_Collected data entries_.
════════
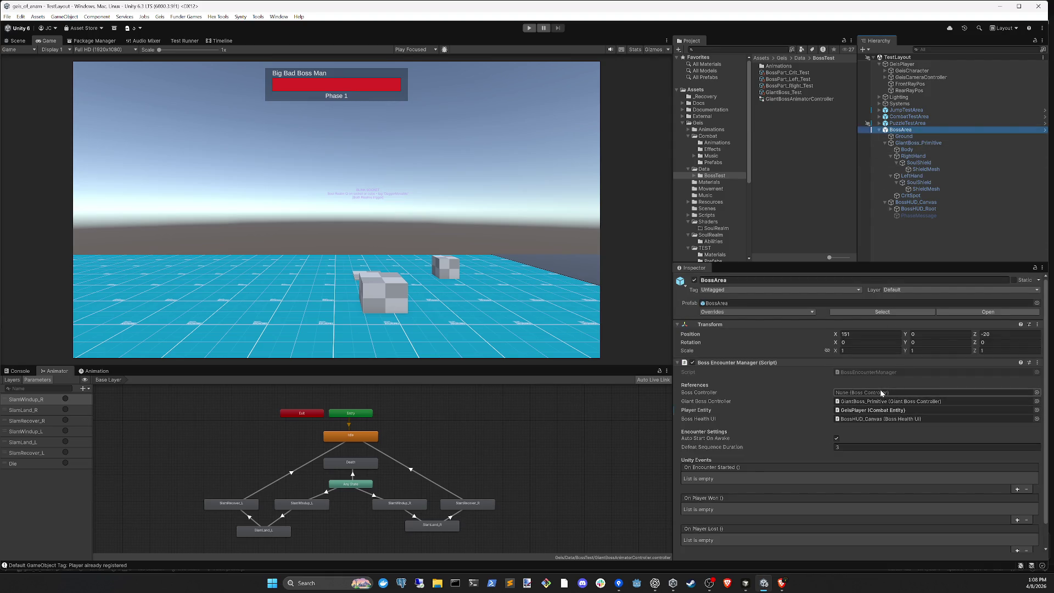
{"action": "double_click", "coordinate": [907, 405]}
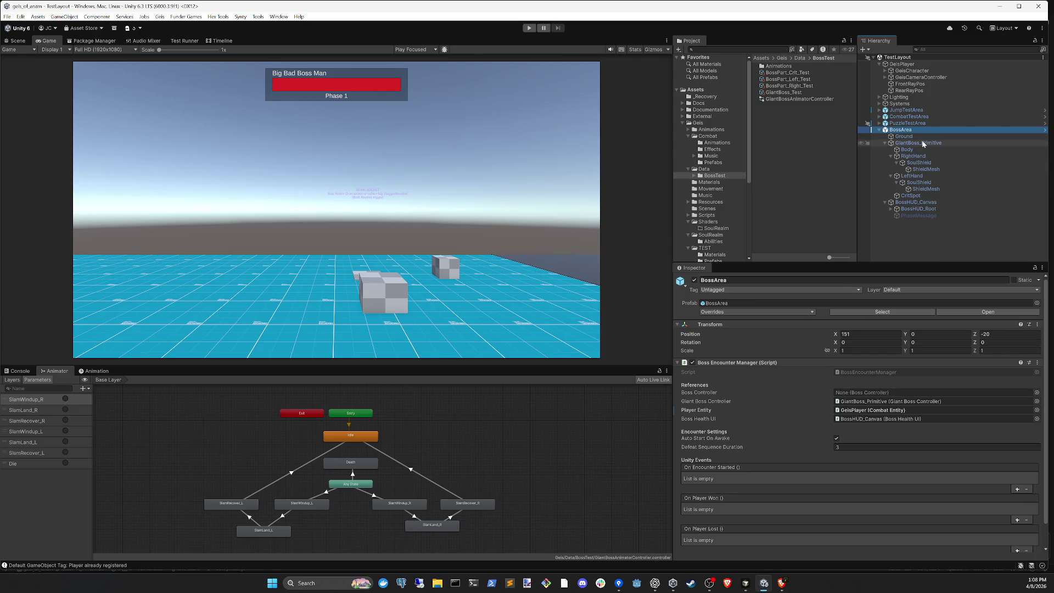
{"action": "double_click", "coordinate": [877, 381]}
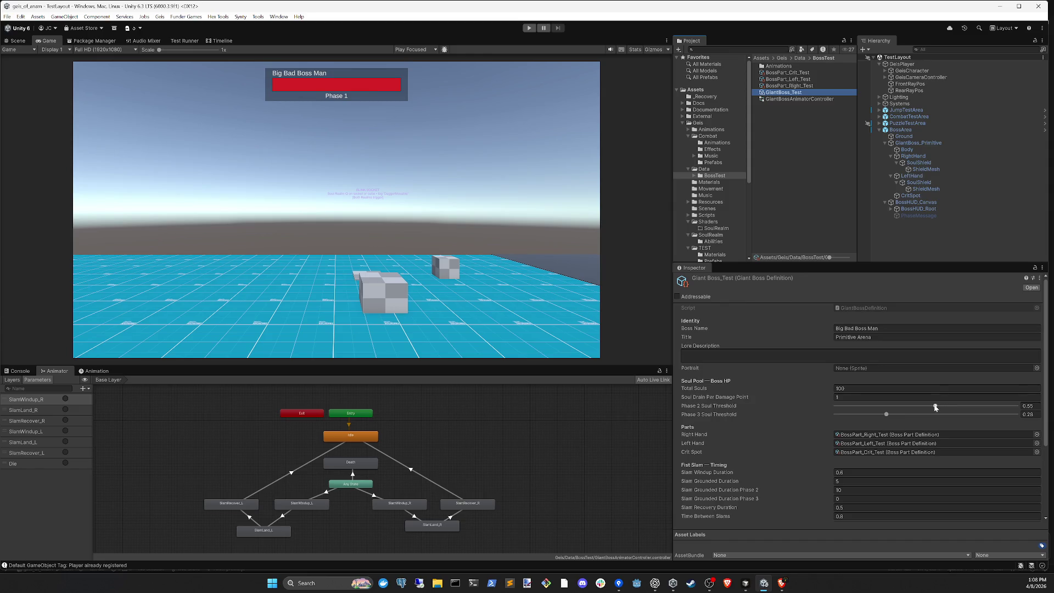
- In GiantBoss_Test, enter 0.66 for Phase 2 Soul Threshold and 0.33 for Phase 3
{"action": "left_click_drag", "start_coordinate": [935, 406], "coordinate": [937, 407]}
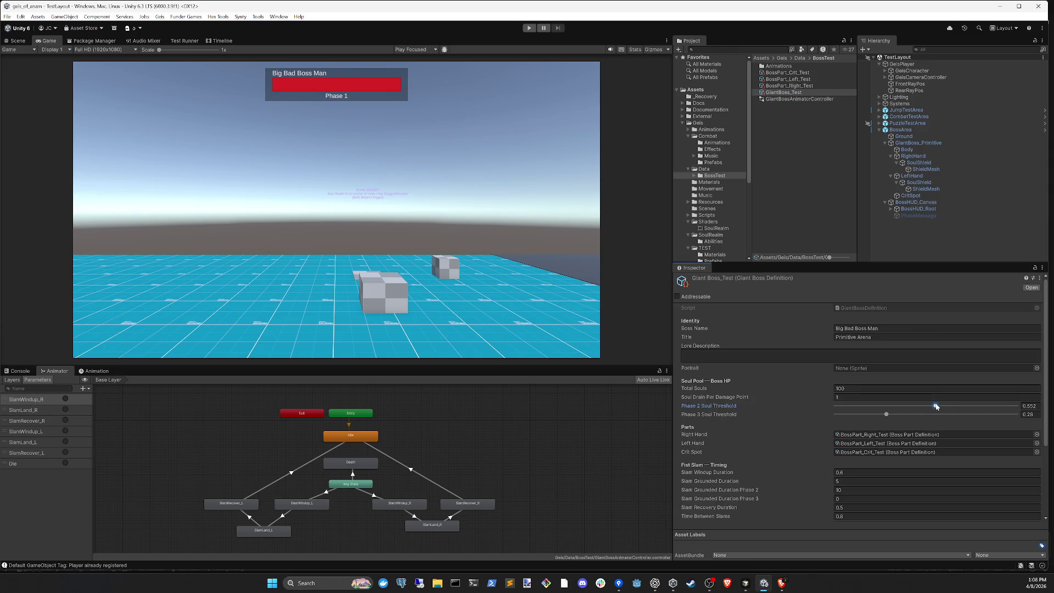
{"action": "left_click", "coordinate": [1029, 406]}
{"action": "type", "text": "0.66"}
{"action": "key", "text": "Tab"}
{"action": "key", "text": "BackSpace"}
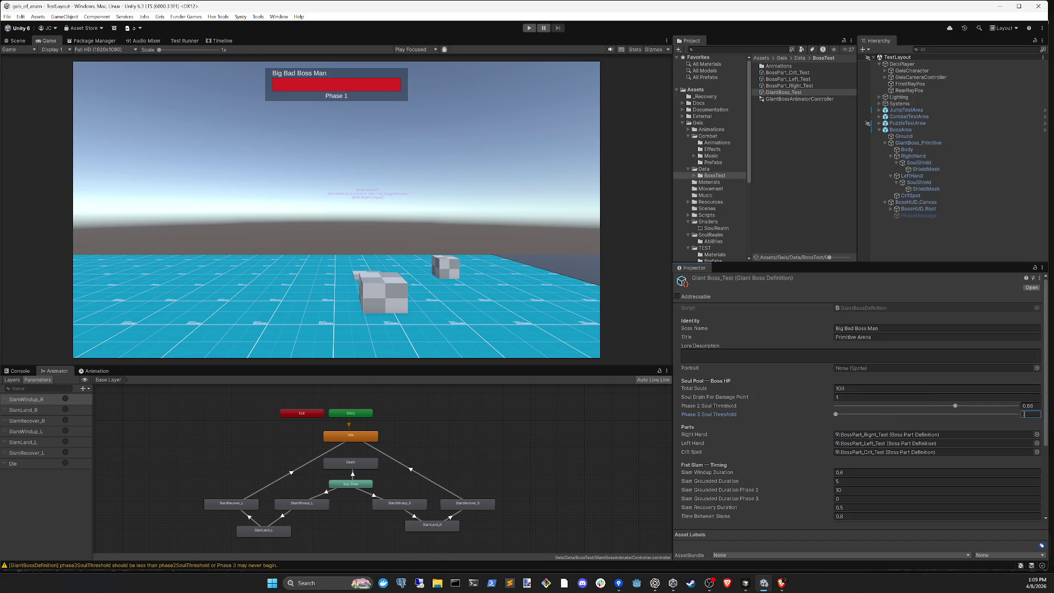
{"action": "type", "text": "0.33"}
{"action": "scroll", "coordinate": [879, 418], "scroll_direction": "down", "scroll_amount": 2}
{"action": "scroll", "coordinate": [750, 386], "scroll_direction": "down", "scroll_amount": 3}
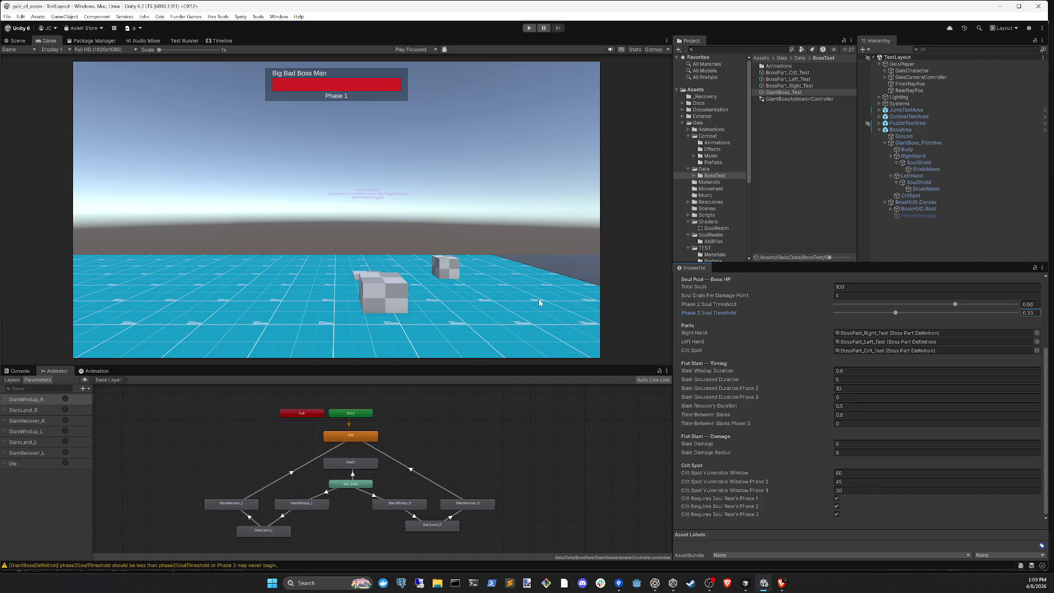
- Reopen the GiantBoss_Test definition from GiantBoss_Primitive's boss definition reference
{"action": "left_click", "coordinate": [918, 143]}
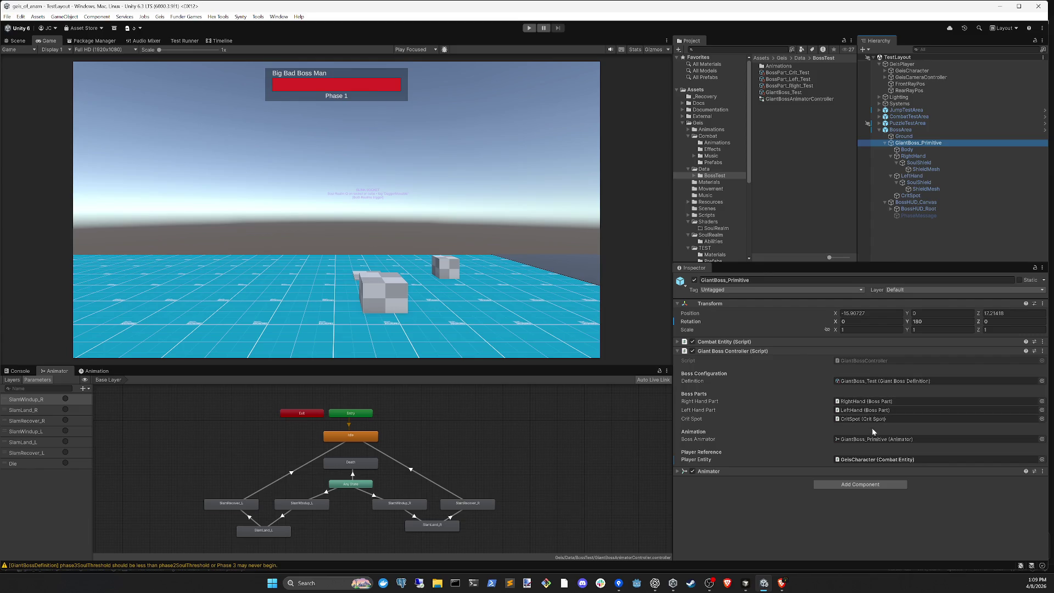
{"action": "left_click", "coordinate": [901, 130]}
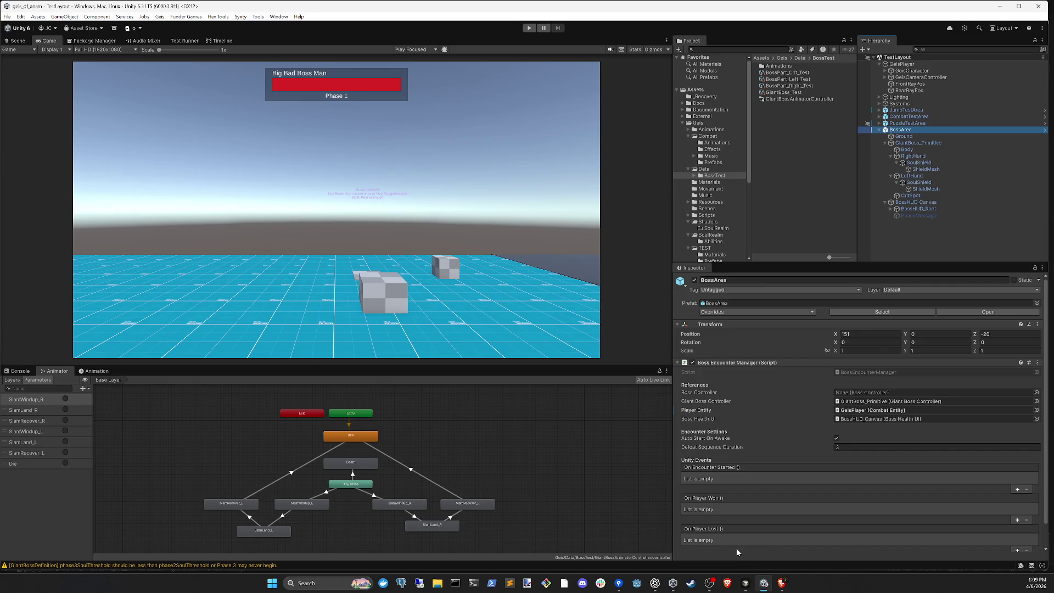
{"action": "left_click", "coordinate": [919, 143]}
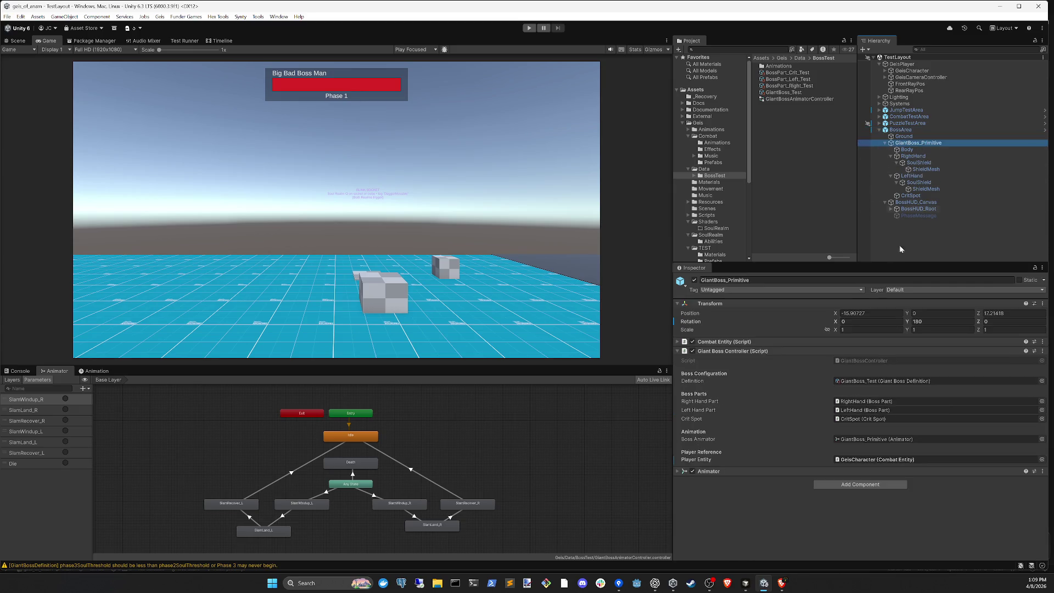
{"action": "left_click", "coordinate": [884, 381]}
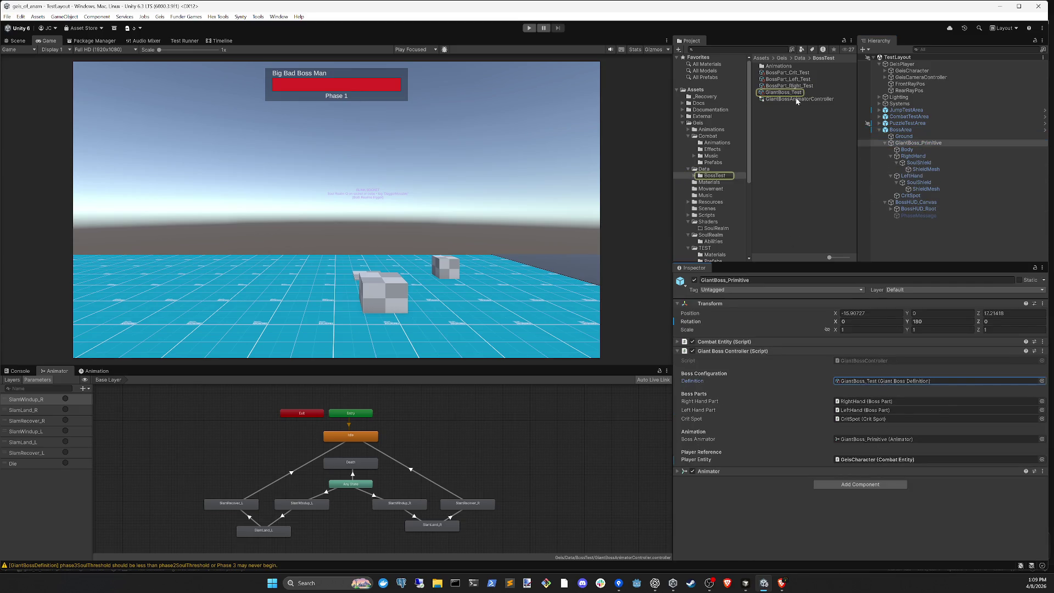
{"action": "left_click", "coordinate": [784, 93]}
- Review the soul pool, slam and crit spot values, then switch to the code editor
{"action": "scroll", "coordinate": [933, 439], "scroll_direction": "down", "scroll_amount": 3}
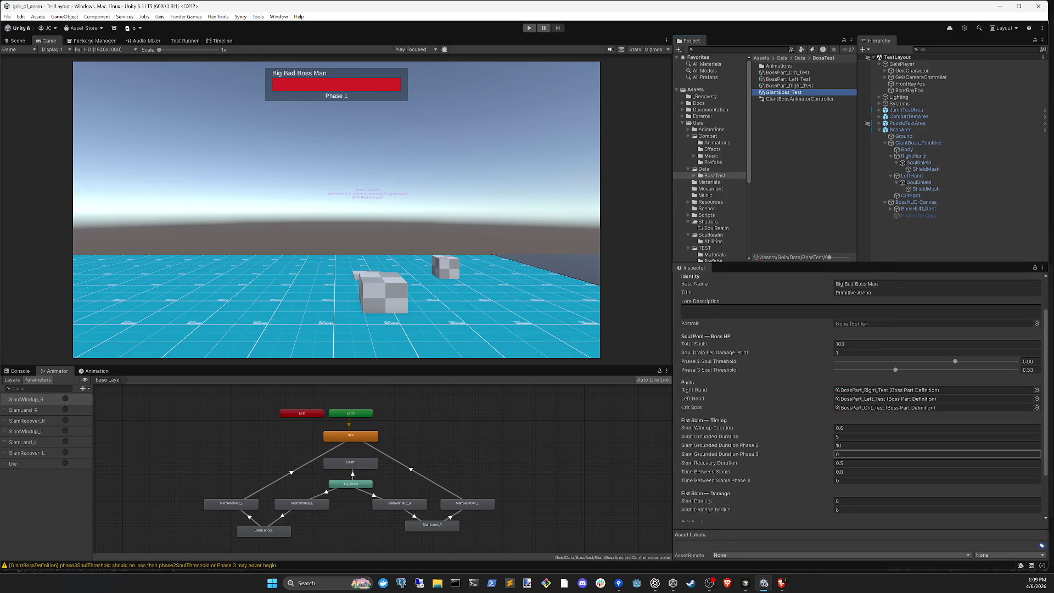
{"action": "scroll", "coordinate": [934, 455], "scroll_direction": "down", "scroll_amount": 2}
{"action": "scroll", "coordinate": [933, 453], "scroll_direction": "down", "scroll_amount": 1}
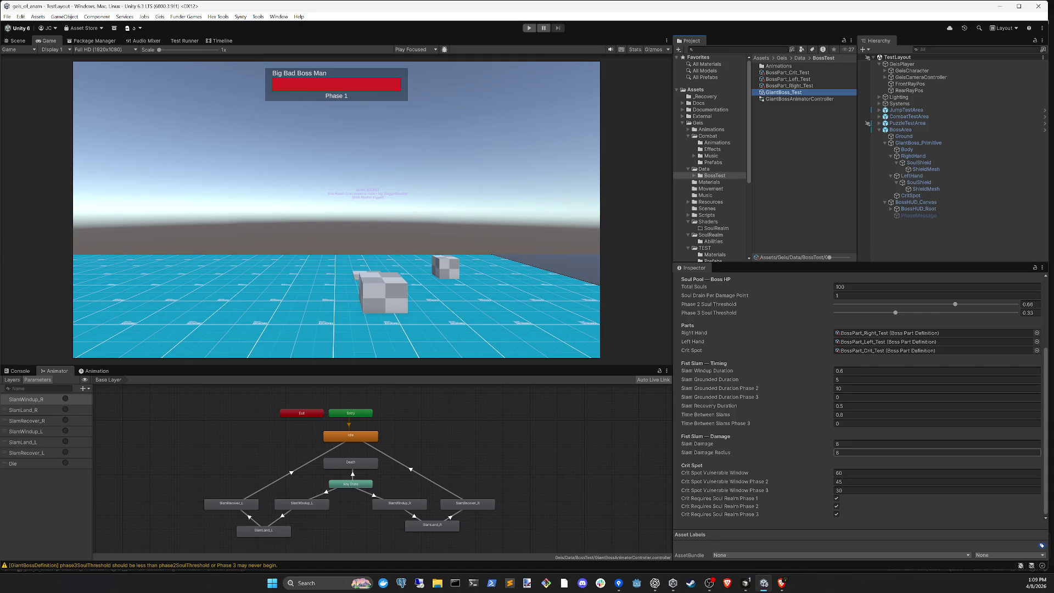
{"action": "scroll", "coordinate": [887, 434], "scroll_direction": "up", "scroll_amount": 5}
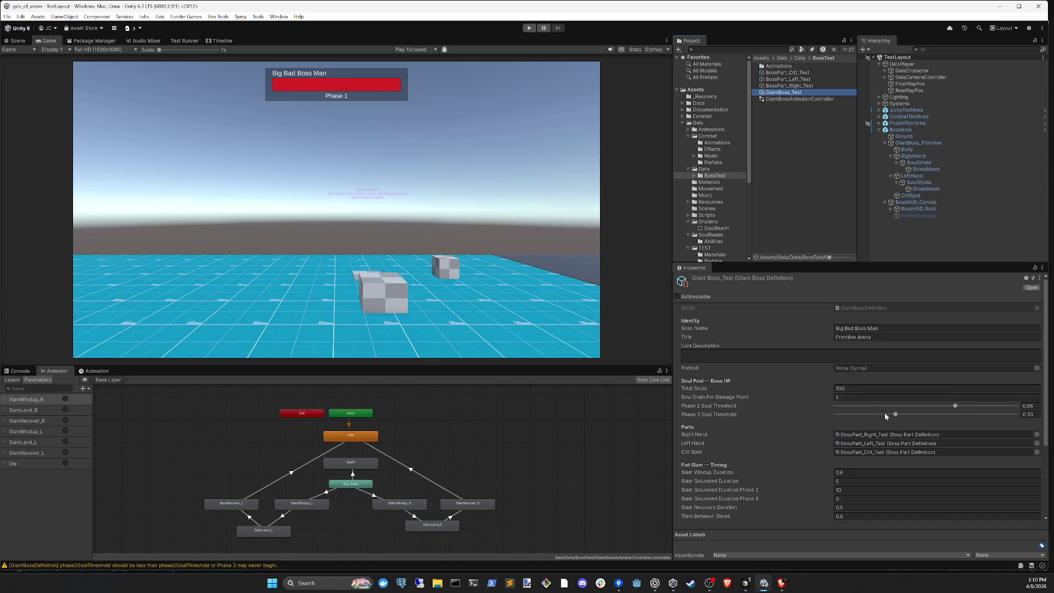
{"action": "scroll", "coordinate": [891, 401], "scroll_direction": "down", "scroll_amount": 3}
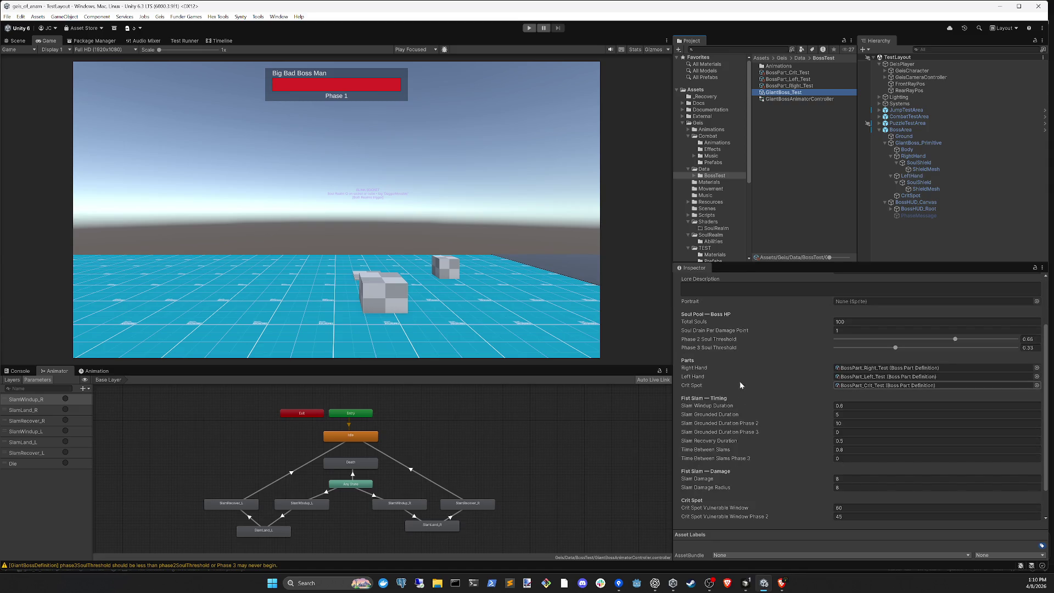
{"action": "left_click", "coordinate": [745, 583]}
════════
_Work order_. Look through the entries and return every line where "text" appears.

_Task response_.
{"action": "type", "text": "0.66"}
{"action": "key", "text": "Tab"}
{"action": "key", "text": "BackSpace"}
{"action": "type", "text": "0.33"}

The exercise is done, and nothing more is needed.